No doubt a critical outside perspective can occasionally be thought-provoking and healthily stimulating. But the Jewish critique of European civilisation, as expressed in movements like Communism and immigrationism, threatens its continued existence and, in practice, gives rise to a lot of dead bodies. It is not hard to see how the Jewish presence in one’s country – the “counter-voice in the conversation of mankind” – might be regarded as menacing and undesirable, and likely to cause extraordinarily unpleasant things happening that otherwise would not have happened.
Antisemitism is not demonic. It is not evil. It is not inexplicable or irrational. It is an entirely natural, rational and moral response to the inevitable effect of having “eternal outsiders” inside the walls, sneering at one’s way of life and endlessly scheming for ways to subvert and undermine it.
And, of course, when the roles are reversed, when uppity Gentiles dare to talk back to the Chosen, subjecting Jewish traditions, culture and mythology to the same spirit of critique, Jews, strangely, don’t seem to appreciate it.

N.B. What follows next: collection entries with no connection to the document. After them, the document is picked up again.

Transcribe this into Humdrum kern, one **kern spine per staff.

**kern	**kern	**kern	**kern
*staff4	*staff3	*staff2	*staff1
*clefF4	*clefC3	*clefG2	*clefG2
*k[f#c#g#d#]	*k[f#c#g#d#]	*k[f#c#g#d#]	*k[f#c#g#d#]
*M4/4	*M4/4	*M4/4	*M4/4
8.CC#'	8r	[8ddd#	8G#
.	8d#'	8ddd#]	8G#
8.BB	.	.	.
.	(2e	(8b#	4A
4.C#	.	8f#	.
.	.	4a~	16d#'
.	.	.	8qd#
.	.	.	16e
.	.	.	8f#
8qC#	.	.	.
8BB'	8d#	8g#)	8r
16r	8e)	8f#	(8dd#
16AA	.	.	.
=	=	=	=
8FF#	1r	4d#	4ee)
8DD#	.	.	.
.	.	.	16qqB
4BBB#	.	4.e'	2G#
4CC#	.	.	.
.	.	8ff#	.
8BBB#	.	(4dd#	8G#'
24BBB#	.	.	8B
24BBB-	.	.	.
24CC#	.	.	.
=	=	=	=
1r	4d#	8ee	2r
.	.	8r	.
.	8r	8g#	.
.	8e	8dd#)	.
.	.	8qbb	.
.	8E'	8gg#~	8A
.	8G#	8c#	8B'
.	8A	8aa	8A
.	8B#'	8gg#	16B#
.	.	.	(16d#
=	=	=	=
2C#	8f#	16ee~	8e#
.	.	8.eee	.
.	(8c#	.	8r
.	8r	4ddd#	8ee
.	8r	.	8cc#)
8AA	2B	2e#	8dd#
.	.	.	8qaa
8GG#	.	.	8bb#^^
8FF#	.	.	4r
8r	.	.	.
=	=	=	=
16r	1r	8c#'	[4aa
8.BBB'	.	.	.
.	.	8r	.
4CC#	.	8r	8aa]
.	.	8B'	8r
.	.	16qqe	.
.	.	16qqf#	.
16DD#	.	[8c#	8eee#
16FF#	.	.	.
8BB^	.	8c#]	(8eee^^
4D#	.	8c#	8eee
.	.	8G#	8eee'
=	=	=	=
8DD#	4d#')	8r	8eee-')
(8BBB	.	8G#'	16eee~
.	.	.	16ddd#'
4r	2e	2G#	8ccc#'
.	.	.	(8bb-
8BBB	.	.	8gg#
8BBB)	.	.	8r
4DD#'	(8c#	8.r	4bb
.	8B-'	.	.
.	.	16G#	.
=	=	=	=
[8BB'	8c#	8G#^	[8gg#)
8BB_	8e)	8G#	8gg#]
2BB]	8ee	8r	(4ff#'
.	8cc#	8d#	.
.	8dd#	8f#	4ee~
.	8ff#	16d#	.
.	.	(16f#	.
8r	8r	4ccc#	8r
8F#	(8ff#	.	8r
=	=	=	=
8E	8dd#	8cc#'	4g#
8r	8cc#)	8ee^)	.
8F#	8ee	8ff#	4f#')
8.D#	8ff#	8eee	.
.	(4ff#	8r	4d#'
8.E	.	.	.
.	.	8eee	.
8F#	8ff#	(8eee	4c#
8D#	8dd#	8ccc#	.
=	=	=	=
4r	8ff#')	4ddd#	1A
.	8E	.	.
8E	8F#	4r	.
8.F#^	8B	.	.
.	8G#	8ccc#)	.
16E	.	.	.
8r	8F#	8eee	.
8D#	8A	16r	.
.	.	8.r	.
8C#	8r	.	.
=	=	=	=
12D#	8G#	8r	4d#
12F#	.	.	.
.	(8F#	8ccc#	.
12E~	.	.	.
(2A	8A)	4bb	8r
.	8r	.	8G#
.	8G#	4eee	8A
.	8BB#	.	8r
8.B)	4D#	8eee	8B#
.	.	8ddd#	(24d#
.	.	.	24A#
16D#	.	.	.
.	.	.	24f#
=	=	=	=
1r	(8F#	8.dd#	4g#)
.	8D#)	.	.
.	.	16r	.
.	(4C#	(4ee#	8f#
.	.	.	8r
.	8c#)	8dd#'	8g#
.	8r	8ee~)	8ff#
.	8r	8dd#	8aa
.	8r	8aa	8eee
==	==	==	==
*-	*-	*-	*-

They don’t appear to regard it as a useful service being performed for them, helping them down the path to self-improvement. Instead, they insist that such criticism is evil and the people offering it must be silenced and suppressed.
It would be good, for Jew and non-Jew alike, if the Jews would indeed dwell alone, whether on another planet or in a country of their own, far removed from the vital and organic human societies they apparently feel a demoniac compulsion to disrupt.